Pour trouver une distraction à sa solitude et à l’uniformité de son existence actuelle, Wassiltzew, profitant des derniers jours de l’été, faisait de longues promenades. Mais comme tous ceux qui ne sont pas initiés à la vie de campagne dans les provinces russes, il lui arrivait de courir certains dangers et de se trouver parfois dans des situations périlleuses. Personne parmi ses collègues ne l’avait jamais soupçonné de manquer de courage ; au contraire, ils craignaient continuellement qu’il ne leur fît tort par trop de témérité. Lorsque sa carrière de professeur se termina d’une façon si inattendue, ses amis s’écrièrent avec tristesse : « C’était inévitable ! ce risque-tout ne pouvait que mal finir. » Lui-même avait conscience de sa vaillance.

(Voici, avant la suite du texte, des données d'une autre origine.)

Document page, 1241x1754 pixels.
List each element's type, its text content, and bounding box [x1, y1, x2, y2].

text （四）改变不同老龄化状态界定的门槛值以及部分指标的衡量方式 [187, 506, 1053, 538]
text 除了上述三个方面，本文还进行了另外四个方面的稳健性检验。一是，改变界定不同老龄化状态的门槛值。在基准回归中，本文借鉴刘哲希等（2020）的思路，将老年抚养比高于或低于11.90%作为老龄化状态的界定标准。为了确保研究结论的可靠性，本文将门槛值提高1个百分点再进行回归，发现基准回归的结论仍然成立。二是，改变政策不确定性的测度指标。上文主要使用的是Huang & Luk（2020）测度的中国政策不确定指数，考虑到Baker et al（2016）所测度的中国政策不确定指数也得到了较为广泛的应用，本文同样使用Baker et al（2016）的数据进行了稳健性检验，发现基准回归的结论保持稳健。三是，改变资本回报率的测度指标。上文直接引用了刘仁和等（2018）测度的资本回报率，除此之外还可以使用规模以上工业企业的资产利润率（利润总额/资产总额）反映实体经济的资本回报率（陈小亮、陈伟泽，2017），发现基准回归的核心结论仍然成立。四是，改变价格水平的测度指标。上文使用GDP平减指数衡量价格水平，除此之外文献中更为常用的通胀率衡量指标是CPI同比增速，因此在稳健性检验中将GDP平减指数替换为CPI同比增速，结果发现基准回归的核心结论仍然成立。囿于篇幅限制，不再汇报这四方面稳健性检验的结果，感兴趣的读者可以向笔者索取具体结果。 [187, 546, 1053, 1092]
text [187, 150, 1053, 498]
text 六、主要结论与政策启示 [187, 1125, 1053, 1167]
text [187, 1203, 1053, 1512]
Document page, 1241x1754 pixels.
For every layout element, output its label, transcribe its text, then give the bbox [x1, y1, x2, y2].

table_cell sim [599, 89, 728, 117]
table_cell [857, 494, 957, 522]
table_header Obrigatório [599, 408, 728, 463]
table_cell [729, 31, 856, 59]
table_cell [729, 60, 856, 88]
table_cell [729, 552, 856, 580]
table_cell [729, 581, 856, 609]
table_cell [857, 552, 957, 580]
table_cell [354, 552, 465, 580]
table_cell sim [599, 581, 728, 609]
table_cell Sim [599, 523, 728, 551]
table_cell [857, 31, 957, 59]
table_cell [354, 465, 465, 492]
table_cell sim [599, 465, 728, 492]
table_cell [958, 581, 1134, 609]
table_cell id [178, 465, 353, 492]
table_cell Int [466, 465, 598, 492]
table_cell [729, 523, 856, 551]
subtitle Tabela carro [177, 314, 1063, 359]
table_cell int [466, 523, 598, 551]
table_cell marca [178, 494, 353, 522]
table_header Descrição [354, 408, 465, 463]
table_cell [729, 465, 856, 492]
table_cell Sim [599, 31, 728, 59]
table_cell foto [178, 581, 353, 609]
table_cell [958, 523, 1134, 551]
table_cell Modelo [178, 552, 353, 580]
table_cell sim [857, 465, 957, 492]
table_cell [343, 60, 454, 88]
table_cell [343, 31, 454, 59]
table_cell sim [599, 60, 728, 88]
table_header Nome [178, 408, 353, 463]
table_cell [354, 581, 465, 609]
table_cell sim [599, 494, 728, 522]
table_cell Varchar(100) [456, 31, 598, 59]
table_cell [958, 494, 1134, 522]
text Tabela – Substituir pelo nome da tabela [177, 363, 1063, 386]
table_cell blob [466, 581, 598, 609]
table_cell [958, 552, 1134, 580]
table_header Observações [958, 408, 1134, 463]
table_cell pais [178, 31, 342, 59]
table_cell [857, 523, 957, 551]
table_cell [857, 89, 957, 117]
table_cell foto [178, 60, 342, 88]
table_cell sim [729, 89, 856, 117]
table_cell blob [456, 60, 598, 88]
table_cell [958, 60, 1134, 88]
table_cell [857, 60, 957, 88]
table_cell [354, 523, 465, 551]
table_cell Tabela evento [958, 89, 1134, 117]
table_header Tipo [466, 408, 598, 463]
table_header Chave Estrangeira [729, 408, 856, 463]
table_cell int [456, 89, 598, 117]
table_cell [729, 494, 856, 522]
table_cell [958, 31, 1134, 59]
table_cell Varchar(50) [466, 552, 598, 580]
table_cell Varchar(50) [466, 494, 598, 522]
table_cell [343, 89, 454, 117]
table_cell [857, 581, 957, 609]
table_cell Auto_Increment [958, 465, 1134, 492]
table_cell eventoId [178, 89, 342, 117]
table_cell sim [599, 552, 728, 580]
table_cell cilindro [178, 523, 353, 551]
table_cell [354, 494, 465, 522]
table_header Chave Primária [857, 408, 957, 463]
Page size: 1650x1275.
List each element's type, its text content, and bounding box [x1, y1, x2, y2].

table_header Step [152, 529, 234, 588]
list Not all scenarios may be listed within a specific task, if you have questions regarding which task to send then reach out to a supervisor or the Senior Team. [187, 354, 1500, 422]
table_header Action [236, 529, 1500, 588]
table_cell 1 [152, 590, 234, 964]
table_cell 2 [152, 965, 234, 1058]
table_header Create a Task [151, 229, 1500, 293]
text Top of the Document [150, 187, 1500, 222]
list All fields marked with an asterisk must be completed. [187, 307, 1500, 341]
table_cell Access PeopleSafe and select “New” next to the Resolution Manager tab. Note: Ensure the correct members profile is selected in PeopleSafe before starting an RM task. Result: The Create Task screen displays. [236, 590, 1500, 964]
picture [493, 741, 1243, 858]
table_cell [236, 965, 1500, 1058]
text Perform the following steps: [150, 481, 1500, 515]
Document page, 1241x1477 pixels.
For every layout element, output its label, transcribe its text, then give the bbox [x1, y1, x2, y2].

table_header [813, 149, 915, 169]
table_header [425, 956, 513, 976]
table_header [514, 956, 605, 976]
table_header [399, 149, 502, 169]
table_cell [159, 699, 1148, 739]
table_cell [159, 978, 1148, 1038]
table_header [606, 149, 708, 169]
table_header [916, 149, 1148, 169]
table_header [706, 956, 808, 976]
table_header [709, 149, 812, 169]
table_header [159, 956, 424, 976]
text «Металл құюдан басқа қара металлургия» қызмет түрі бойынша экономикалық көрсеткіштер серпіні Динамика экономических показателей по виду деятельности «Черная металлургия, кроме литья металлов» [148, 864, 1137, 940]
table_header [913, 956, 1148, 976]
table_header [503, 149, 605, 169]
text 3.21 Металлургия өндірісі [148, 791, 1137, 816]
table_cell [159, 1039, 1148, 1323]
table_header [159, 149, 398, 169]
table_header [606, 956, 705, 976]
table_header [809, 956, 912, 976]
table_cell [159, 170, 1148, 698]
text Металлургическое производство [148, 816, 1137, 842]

Dans ses pensées les plus intimes — celles qu’on ne dit pas à son meilleur ami — il se voyait parfois accomplissant des prodiges de valeur, et du fond de son cabinet de travail, il prenait part à la défense d’une barricade.

Néanmoins, Wassiltzew n’avait pas confiance qu’en sa propre bravoure : il avait un profond respect pour les chiens du village qui avaient, disait-on, mis en pièces une mendiante au printemps dernier, et pour le taureau qui déjà par deux fois avait enlevé le berger sur ses cornes ; mais il ne tenait pas à faire leur connaissance d’une façon plus intime.